::: DATA FOR THIS EXERCISE
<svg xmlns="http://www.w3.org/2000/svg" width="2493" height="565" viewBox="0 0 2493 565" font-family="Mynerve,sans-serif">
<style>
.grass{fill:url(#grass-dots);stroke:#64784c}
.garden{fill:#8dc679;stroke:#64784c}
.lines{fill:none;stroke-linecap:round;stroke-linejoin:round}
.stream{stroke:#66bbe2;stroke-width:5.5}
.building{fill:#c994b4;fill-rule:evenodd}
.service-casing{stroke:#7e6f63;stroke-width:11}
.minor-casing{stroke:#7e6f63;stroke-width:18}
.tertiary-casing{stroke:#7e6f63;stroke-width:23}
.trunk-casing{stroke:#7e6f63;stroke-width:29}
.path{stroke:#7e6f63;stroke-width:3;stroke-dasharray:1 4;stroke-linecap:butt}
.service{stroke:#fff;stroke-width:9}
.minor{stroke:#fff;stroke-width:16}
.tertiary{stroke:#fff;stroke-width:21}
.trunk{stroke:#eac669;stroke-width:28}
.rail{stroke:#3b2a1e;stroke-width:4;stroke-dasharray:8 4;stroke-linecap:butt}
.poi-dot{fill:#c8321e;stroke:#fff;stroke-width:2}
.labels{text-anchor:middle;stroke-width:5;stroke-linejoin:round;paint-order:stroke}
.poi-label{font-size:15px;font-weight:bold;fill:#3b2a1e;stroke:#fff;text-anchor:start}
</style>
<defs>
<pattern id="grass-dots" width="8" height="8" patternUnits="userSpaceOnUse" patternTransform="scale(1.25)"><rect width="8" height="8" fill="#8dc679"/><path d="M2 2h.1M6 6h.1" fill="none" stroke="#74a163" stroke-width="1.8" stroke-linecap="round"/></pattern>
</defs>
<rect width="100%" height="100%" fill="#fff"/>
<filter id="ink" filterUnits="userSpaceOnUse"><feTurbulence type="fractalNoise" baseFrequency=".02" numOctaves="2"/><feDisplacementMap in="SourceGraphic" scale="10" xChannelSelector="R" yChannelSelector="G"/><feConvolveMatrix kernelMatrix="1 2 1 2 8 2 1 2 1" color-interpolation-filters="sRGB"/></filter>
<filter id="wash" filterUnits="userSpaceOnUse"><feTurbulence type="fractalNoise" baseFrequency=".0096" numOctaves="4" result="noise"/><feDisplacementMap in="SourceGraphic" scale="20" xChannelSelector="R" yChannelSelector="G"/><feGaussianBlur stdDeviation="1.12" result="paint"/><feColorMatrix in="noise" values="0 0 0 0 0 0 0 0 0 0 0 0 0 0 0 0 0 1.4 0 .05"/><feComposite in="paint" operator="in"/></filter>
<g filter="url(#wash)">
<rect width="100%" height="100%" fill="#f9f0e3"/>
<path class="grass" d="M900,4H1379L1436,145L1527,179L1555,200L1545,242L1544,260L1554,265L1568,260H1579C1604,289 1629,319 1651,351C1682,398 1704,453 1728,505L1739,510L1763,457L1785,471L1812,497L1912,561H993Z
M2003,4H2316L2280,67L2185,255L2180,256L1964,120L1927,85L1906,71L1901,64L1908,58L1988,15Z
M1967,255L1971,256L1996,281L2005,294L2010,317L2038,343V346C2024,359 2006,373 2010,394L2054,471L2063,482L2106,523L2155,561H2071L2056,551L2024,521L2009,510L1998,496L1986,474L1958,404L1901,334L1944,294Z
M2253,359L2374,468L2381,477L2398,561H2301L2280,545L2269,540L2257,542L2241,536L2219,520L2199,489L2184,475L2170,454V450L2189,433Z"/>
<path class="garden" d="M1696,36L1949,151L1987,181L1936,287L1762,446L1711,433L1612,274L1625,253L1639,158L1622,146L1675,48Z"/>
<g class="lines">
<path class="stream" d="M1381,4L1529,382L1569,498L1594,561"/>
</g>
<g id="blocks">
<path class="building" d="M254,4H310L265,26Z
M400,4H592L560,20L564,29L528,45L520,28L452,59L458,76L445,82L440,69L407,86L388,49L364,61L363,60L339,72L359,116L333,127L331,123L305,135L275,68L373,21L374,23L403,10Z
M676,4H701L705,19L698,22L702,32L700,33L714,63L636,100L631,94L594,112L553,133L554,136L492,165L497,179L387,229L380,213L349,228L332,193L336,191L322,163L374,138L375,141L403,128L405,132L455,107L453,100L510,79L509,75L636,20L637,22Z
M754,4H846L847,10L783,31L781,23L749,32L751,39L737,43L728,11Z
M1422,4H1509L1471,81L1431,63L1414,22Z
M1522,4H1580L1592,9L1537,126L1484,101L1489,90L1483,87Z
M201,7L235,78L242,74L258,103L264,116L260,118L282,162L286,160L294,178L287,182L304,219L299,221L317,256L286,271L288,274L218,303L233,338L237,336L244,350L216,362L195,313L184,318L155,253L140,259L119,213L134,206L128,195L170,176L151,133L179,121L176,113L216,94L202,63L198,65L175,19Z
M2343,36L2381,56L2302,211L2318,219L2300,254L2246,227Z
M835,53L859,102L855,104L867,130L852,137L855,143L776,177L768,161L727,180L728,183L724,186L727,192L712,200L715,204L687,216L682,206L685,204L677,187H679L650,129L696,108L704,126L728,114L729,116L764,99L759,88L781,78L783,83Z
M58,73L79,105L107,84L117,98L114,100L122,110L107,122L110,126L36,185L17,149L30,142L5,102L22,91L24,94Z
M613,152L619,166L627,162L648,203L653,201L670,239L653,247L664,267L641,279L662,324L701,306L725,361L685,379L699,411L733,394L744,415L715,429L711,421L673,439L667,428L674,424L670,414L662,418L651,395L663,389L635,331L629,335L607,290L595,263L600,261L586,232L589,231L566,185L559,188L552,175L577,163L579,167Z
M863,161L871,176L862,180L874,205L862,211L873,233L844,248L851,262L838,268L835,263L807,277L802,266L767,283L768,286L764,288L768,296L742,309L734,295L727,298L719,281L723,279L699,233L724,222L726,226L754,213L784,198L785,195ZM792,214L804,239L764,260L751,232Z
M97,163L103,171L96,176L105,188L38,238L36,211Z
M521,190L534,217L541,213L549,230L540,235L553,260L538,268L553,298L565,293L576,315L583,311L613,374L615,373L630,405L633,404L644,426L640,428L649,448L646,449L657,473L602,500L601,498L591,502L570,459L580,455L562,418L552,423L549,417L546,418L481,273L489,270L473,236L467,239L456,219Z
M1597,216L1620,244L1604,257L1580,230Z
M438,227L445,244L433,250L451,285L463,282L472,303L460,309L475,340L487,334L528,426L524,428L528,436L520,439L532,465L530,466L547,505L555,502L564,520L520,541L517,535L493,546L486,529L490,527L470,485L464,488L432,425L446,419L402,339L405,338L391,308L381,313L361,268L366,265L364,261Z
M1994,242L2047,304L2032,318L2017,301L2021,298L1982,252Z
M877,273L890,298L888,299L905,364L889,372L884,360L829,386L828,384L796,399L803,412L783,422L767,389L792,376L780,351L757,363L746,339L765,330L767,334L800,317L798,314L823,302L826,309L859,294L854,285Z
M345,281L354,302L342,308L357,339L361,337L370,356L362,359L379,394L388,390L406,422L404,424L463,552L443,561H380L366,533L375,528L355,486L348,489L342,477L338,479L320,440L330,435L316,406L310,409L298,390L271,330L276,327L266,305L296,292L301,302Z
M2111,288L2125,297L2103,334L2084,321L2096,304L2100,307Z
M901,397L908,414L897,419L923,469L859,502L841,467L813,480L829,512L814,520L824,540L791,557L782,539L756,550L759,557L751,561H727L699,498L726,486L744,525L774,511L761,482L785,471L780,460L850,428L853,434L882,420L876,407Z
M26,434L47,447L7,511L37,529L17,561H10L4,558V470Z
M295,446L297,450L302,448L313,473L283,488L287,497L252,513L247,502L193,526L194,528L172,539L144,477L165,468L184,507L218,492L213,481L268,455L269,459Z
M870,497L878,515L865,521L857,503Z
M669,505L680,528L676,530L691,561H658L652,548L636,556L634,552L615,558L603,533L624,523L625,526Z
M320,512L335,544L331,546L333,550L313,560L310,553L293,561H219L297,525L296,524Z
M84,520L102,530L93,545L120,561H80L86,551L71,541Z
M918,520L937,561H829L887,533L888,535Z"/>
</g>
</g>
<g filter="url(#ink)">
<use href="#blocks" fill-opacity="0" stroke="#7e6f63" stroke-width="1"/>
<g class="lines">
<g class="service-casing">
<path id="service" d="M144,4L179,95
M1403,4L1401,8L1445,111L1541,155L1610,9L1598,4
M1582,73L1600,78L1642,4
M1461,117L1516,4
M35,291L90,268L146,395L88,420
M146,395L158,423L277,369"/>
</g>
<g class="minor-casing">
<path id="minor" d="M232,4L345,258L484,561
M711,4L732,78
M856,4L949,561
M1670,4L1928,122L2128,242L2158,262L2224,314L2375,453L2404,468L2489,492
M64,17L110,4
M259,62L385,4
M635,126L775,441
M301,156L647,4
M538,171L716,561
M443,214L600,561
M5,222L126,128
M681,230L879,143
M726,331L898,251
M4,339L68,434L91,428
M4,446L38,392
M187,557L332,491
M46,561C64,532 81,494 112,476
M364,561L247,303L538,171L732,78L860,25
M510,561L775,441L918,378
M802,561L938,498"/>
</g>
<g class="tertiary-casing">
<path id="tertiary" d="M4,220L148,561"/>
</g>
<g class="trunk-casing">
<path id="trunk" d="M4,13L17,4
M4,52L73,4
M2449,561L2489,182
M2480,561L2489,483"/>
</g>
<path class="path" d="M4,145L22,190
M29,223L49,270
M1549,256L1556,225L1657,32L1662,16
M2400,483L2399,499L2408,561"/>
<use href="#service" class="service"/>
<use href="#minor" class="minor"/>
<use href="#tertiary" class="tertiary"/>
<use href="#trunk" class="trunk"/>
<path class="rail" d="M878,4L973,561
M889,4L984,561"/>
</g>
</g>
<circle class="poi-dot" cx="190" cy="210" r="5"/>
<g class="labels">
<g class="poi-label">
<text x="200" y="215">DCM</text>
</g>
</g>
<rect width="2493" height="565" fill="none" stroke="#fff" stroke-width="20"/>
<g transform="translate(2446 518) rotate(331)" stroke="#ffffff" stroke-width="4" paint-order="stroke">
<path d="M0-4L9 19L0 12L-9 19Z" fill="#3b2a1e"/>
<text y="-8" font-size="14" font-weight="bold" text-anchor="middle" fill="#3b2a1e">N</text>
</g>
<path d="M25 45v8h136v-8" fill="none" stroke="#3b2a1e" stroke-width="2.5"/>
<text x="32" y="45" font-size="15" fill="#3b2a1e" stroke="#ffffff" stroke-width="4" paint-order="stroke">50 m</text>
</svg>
::::::
PROBLEM REQUIREMENTS
Scan the listing above for the word "xChannelSelector" and show each line where it is found.

RESULT
<filter id="ink" filterUnits="userSpaceOnUse"><feTurbulence type="fractalNoise" baseFrequency=".02" numOctaves="2"/><feDisplacementMap in="SourceGraphic" scale="10" xChannelSelector="R" yChannelSelector="G"/><feConvolveMatrix kernelMatrix="1 2 1 2 8 2 1 2 1" color-interpolation-filters="sRGB"/></filter>
<filter id="wash" filterUnits="userSpaceOnUse"><feTurbulence type="fractalNoise" baseFrequency=".0096" numOctaves="4" result="noise"/><feDisplacementMap in="SourceGraphic" scale="20" xChannelSelector="R" yChannelSelector="G"/><feGaussianBlur stdDeviation="1.12" result="paint"/><feColorMatrix in="noise" values="0 0 0 0 0 0 0 0 0 0 0 0 0 0 0 0 0 1.4 0 .05"/><feComposite in="paint" operator="in"/></filter>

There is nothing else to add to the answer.